# EXERCISE PASSAGE
[Start of section]

Since the first_name column is not indexed, the query optimizer must scan all rows to return results, as shown in the output of the following EXPLAIN statement:

EXPLAIN
SELECT *
FROM actor
WHERE first_name LIKE 'GE%';
+----+-------------+-------+------------+------+---------------+------+---------+------+------+----------+-------------+
| id | select_type | table | partitions | type | possible_keys | key  | key_len | ref  | rows | filtered | Extra       |
+----+-------------+-------+------------+------+---------------+------+---------+------+------+----------+-------------+
|  1 | SIMPLE      | actor | NULL       | ALL  | NULL          | NULL | NULL    | NULL |  200 |    11.11 | Using where |
+----+-------------+-------+------------+------+---------------+------+---------+------+------+----------+-------------+
1 row in set, 1 warning (0.00 sec)

If you often need to search by prefix, consider creating an prefix index:

CREATE INDEX idx_first_name_prefix_2
ON actor(first_name(2));

Then, view the execution plan through the EXPLAIN statement

EXPLAIN
SELECT *
FROM actor
WHERE first_name LIKE 'GE%';
+----+-------------+-------+------------+-------+-------------------------+-------------------------+---------+------+------+----------+-------------+
| id | select_type | table | partitions | type  | possible_keys           | key                     | key_len | ref  | rows | filtered | Extra       |
+----+-------------+-------+------------+-------+-------------------------+-------------------------+---------+------+------+----------+-------------+
|  1 | SIMPLE      | actor | NULL       | range | idx_first_name_prefix_2 | idx_first_name_prefix_2 | 10      | NULL |    4 |   100.00 | Using where |
+----+-------------+-------+------------+-------+-------------------------+-------------------------+---------+------+------+----------+-------------+
1 row in set, 1 warning (0.01 sec)

[End of section]

# ACTIVITY 1
In the prefix index passage, what value appears in the type column of the execution plan after the index is created?
# ACTIVITY 2
Using the prefix index passage, explain why the first EXPLAIN output shows every row of the actor table being scanned.
# ACTIVITY 3
Continue the passage on prefix indexes from its last line.

# GIVEN INFORMATION
[Start of section]

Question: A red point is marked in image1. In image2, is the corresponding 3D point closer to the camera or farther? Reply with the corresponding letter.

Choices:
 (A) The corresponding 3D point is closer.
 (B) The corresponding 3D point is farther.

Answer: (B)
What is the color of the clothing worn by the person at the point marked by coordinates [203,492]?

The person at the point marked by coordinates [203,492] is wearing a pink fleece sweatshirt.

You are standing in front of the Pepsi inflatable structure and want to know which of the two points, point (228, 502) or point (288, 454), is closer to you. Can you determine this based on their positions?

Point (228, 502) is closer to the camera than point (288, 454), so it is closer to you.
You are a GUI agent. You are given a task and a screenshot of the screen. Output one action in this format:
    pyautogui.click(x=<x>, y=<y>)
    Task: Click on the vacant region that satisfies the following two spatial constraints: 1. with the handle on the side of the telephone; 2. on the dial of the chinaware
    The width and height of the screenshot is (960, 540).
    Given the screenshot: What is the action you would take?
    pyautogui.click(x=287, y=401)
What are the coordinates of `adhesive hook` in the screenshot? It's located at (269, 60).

[End of section]
[Start of section]

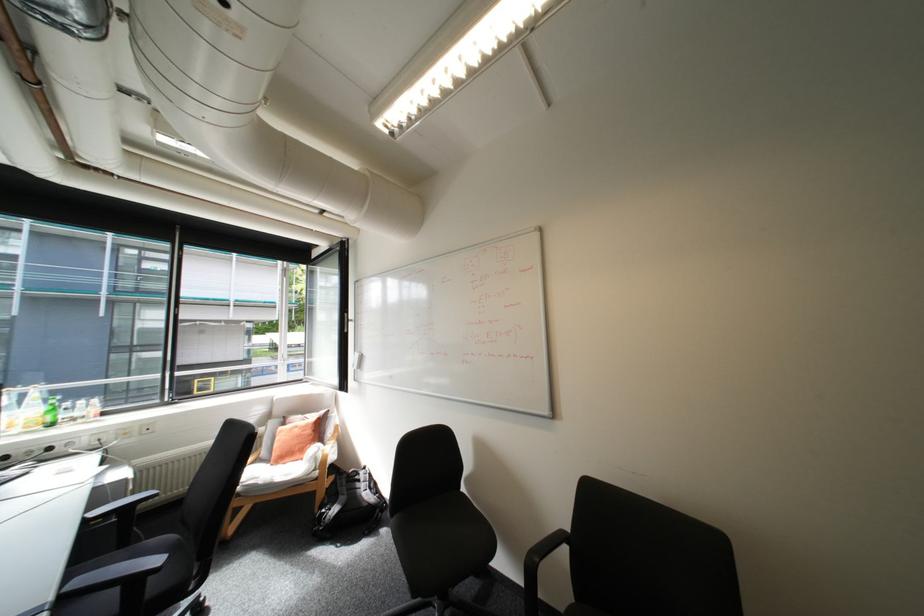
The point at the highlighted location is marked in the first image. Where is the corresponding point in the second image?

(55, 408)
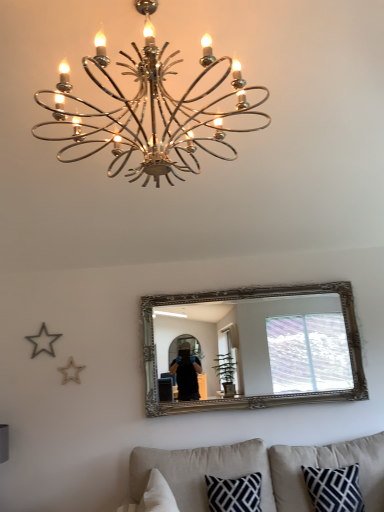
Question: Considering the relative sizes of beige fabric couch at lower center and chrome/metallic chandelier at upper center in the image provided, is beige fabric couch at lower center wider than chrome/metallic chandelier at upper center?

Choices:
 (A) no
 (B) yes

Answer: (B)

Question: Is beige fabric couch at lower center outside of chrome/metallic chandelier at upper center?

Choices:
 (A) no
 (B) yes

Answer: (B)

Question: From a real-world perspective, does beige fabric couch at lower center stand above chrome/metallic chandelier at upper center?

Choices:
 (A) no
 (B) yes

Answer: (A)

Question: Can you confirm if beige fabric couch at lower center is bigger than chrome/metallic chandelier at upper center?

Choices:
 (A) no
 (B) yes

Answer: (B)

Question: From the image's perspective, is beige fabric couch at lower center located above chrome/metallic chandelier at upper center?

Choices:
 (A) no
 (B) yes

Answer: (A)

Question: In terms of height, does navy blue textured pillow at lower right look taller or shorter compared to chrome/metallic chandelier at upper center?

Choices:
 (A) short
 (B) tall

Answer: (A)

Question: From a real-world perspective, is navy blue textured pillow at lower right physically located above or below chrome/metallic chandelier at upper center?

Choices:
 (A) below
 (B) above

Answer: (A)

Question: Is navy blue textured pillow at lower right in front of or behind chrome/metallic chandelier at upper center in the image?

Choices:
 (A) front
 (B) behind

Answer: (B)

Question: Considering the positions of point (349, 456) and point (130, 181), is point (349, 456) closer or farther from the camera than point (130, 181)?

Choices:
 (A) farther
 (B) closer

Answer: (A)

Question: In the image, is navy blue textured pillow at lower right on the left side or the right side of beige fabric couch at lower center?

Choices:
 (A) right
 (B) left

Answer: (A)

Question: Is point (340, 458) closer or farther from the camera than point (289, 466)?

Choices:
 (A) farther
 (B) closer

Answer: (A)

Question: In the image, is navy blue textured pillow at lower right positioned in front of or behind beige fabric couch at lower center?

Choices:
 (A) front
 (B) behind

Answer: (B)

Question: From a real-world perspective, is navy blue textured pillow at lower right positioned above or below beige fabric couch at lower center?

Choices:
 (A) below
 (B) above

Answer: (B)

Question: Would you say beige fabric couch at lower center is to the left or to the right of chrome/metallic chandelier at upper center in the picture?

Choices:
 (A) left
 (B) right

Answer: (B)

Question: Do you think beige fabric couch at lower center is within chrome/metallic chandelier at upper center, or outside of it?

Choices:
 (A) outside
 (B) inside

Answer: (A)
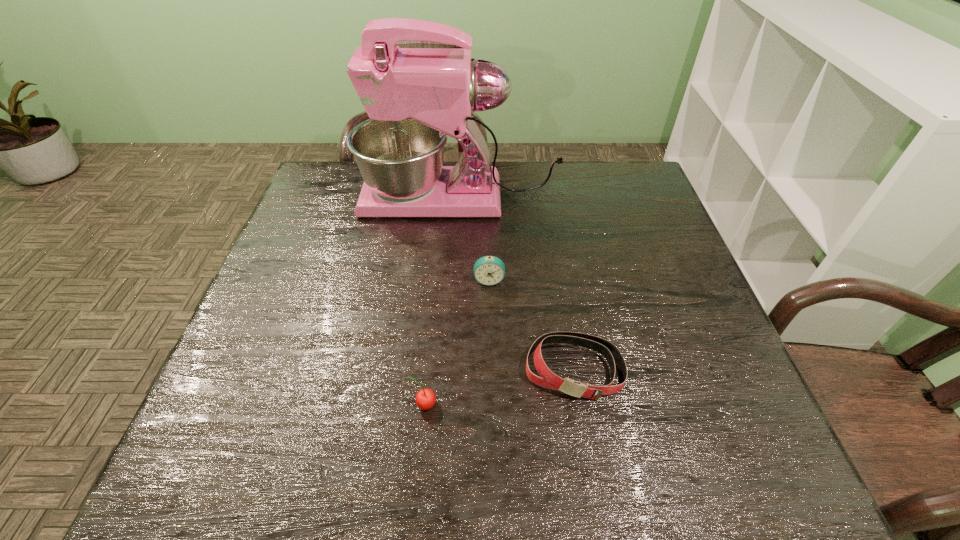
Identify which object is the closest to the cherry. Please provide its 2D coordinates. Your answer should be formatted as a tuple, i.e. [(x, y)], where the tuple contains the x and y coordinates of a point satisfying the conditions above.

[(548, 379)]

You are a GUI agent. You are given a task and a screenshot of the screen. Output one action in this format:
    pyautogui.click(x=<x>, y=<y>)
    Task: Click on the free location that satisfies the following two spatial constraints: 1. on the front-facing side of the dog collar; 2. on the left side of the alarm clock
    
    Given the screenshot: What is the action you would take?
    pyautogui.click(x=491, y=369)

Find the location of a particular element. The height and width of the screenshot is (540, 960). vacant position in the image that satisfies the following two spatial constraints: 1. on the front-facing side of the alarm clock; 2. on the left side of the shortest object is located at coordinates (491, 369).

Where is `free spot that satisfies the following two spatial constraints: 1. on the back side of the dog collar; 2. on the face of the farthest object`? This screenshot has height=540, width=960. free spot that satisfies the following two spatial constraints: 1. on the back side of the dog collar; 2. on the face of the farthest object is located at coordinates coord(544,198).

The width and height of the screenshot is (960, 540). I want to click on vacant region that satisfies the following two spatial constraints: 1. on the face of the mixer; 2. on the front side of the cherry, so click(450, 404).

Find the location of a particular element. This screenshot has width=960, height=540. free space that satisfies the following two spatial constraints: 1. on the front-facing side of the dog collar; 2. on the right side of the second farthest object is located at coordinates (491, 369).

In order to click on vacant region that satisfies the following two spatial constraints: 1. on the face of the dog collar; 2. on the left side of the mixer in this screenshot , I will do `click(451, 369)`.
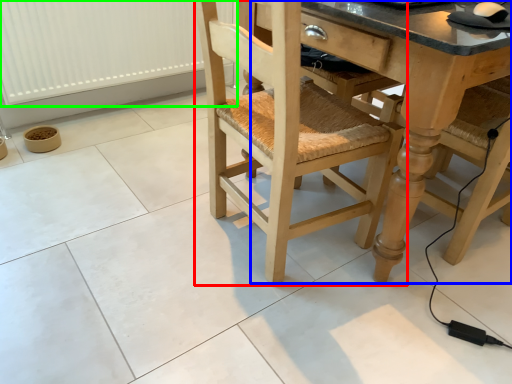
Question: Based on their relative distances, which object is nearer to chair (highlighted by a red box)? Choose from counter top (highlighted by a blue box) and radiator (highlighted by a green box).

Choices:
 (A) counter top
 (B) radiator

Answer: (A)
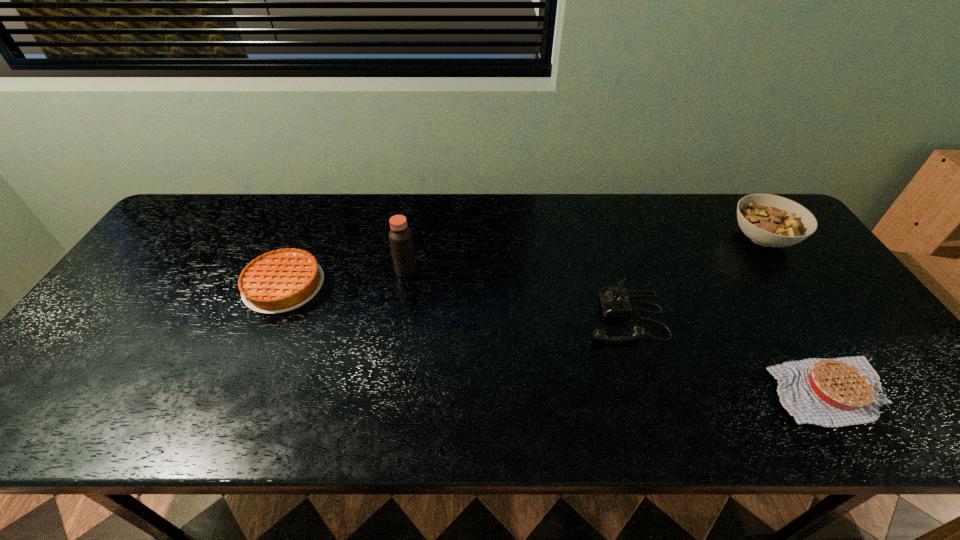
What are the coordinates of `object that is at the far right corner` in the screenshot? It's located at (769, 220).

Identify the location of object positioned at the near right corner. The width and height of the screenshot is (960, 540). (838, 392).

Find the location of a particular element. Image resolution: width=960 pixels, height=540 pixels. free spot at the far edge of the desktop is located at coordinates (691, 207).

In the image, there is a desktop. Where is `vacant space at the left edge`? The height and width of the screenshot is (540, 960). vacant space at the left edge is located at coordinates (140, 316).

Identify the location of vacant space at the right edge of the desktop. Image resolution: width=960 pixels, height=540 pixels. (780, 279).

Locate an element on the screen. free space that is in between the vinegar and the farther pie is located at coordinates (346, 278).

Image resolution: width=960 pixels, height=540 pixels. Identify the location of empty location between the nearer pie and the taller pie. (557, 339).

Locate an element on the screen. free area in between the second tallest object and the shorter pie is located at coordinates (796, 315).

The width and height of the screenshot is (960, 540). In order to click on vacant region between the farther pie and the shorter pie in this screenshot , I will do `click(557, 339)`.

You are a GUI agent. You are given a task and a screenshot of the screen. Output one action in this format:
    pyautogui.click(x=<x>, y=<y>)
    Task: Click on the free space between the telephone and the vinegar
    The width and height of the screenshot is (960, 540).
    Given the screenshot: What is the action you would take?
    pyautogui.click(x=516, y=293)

[End of section]
[Start of section]

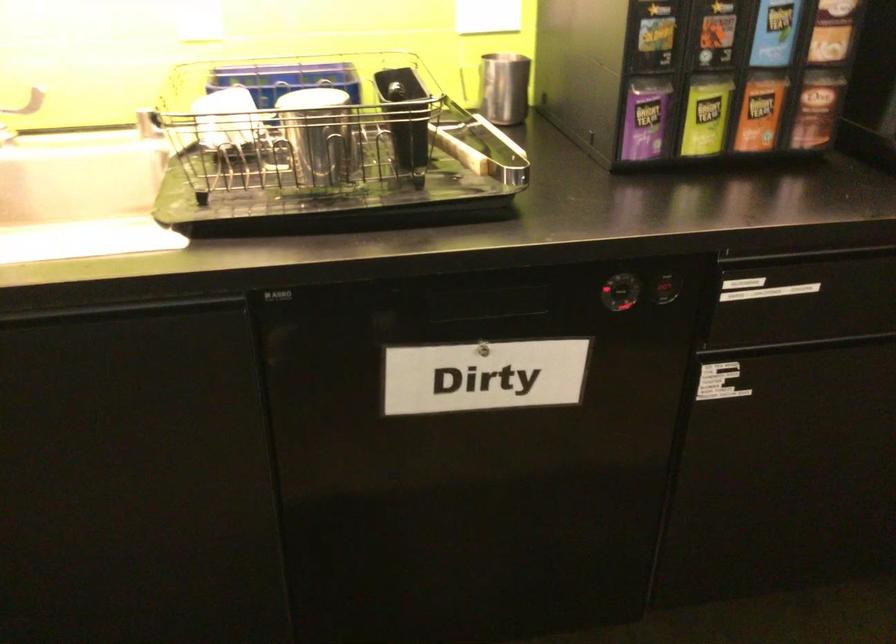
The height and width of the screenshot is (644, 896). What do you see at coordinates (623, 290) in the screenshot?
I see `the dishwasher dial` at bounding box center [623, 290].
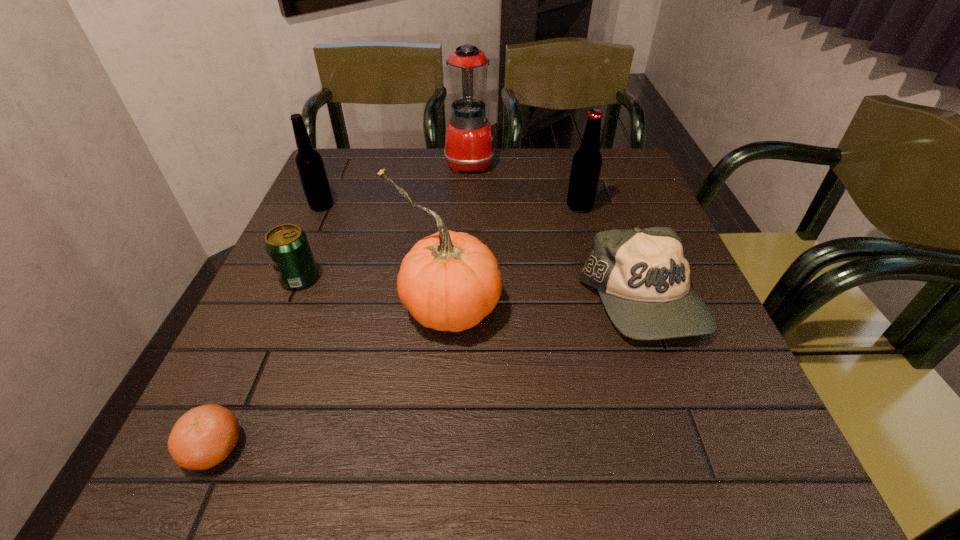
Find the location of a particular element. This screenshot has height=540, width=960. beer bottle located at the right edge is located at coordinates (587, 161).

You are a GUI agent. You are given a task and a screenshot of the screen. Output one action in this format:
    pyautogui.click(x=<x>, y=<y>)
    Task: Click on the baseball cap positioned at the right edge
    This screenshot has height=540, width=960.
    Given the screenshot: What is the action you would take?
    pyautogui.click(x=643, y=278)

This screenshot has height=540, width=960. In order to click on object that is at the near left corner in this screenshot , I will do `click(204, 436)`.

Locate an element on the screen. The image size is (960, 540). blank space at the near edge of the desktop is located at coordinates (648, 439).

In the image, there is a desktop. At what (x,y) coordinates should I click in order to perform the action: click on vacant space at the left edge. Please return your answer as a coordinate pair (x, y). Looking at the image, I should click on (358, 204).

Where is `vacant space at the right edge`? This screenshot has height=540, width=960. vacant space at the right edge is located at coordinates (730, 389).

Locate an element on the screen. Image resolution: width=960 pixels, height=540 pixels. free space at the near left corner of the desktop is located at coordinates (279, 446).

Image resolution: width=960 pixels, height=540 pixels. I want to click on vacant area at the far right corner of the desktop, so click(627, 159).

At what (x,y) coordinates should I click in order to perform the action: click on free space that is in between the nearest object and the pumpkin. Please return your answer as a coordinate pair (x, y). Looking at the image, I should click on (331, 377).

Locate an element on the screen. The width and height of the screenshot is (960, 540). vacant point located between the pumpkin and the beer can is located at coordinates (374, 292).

[End of section]

# FINAL ANSWER 1
range

# FINAL ANSWER 2
The first_name column has no index, so the query optimizer has to scan all rows to return results. The plan reflects this with a type of ALL, no possible keys, and 200 rows examined.

# FINAL ANSWER 3
Indexes are now used by the MySQL query optimizer.

Principles of creating a prefix index

When creating a prefix index, determining the prefix length requires some skill.

When we determine the prefix length, we should try to keep the prefix of string columns unique. The stronger the uniqueness, the more efficient the index.

Conclusion

The MySQL prefix index is beneficial to improve the efficiency of the indexed string column.